• _What to produce_: Reply with one number: the count of lines in the listing that contain the string "iumj".

• _Data for processing_:
*** Begin section ***
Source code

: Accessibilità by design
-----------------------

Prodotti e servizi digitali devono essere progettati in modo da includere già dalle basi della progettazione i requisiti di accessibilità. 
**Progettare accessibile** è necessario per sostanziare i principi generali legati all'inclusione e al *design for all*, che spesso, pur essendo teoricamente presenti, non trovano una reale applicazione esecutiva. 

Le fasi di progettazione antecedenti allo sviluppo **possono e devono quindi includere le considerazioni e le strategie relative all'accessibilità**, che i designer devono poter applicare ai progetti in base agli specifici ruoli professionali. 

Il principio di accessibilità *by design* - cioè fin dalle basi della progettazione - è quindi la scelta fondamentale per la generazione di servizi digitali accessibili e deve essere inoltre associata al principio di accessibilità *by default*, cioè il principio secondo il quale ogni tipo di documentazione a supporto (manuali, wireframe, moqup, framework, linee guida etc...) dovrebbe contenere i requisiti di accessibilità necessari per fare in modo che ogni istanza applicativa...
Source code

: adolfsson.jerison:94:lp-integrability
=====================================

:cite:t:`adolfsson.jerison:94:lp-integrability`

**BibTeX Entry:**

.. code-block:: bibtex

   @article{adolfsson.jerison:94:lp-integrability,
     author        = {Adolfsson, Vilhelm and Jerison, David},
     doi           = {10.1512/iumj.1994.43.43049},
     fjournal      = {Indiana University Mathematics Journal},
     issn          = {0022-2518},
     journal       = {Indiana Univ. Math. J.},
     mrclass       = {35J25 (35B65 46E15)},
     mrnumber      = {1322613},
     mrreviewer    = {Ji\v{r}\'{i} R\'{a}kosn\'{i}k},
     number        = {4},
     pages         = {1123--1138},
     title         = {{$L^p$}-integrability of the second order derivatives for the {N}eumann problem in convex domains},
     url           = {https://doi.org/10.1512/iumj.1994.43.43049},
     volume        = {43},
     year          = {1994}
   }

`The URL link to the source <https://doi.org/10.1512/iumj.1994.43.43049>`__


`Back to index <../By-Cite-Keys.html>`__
*** End section ***
*** Begin section ***
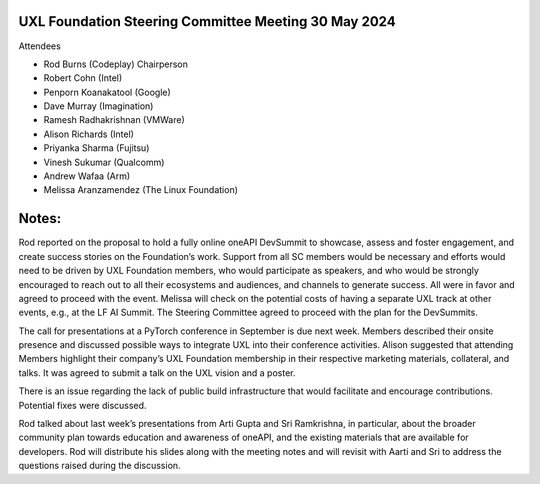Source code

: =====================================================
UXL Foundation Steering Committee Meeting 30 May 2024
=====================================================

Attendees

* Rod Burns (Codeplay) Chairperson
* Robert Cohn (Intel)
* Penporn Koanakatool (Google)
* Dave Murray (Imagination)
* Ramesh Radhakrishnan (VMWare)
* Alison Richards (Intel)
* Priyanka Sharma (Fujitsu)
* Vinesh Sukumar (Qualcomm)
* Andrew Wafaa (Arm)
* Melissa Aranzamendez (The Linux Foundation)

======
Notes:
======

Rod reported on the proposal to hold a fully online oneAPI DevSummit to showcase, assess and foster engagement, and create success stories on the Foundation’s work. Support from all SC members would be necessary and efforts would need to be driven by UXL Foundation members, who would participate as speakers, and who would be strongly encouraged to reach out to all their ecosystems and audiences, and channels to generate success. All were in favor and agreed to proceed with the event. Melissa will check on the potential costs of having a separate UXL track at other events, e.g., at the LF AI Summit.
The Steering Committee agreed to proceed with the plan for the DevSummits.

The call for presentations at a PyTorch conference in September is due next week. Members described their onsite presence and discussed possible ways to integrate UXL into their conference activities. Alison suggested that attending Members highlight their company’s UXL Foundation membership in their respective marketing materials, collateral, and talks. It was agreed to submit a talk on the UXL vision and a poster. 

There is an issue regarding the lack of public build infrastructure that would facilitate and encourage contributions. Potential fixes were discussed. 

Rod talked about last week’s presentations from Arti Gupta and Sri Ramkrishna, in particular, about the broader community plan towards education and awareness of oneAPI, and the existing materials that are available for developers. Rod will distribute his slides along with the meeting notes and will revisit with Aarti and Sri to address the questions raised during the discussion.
*** End section ***
*** Begin section ***
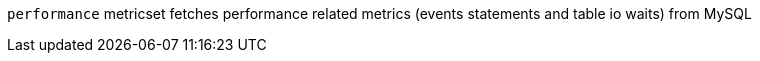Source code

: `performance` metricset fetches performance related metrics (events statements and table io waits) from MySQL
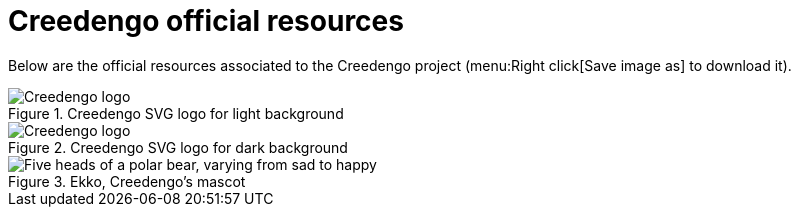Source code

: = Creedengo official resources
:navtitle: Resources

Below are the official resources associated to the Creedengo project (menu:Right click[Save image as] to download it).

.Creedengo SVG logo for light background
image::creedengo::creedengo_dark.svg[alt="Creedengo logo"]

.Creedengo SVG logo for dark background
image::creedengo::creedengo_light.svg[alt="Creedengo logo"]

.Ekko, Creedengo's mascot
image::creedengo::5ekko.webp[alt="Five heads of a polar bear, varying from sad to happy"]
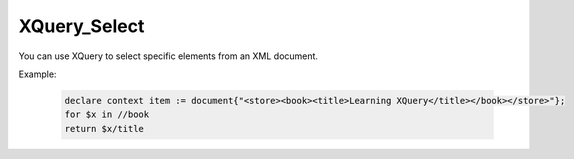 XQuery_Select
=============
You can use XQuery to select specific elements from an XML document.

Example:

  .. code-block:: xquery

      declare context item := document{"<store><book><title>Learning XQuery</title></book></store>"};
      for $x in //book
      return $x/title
*** End section ***
• _Answer space_: 3